Yesterday‚ Prasa lawyer’s Werksmans Attorneys issued a letter to Swifambo Rail Leasing demanding a R2 650 208 400 payment with interest.
“In view of the findings in the judgment payment is hereby demanded in accordance with the summons in the aforesaid action. To the extent that locomotives supplied are in the possession or under the control of our client‚ the return thereof continues to be tendered. Unless our client receives payment of the aforementioned amount‚ together with interest thereon‚ by 16h00 on Wednesday‚ 19 July 2017‚ our client shall take the appropriate steps to enforce its rights‚ all of which remain reserved‚” said Bernard Hotz in the letter to Swifambo.
Swifambo’s lawyer Deon Lambert said he had not yet seen the letter as he was in meetings the whole day. But Swifambo had indicated earlier this month after losing the court battle‚ that it would appeal the High Court’s decision.
Prasa launched the dramatic court action in November 2015 for Swifambo to take back its stock and refund the R2.65-billion already paid to it. There was also R80-million paid by Swifambo to companies which were not its creditors.
The deal attracted international headlines when it was discovered in 2015 that the trains were too tall for South Africa’s railways. Prasa’s chairman Popo Molefe approached court to ask it to have the R4.8-billion locomotive deal scrapped.
Swifambo had delivered 13 of the required 70 locomotives‚ which were found to be too tall for the local railway system.
In the application which Prasa won last month‚ Molefe had detailed how Swifambo‚ a company owned by former senior government official Auswell Mashaba‚ was formed specifically for the multibillion-rand deal — was assessed on the experience and technical capabilities of Vossloh España‚ even though the two had no joint venture or any legal agreement in place during the bid process.
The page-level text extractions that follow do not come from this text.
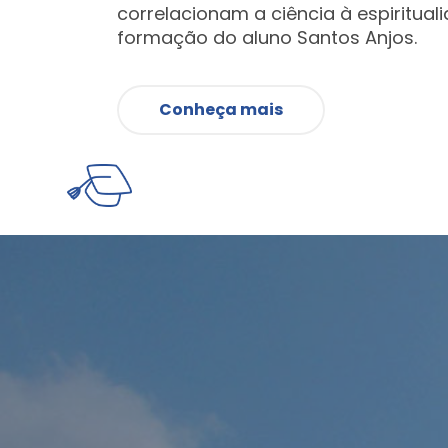
correlacionam a ciência à espiritual
formação do aluno Santos Anjos.
Conheça mais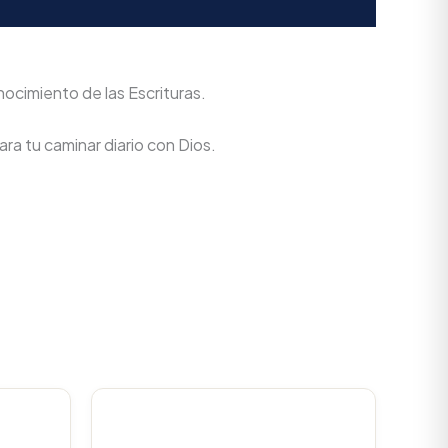
cimiento de las Escrituras.
ra tu caminar diario con Dios.
urrent
Original
Current
rice
price
price
s:
was:
is:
It was also discovered by Prasa after adverse findings by both the Auditor General and the Public Protector‚ that Swifambo was not disqualified despite submitting a tax clearance certificate that had no VAT number‚ and no tax clearance certificate at all for Vossloh “as part of a joint venture or subcontractor” agreement; it was a new company and had not traded before. The company had no financial history which the Standard Bank could use to evaluate its financial viability”.
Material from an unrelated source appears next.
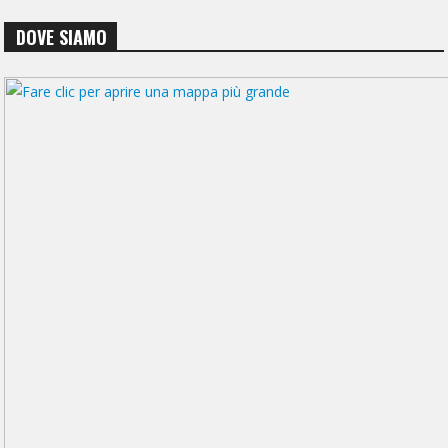
DOVE SIAMO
Despite Swifambo failing to produce “previous experience of supply and leasing of locomotives‚ including attaching letters of referral from at least three clients for [which it] had done work‚” Molefe had uncovered through forensic investigation that Swifambo could not have had any experience in rail because it had been formally established on March 1 2012‚ just four months before the awarding of the contract.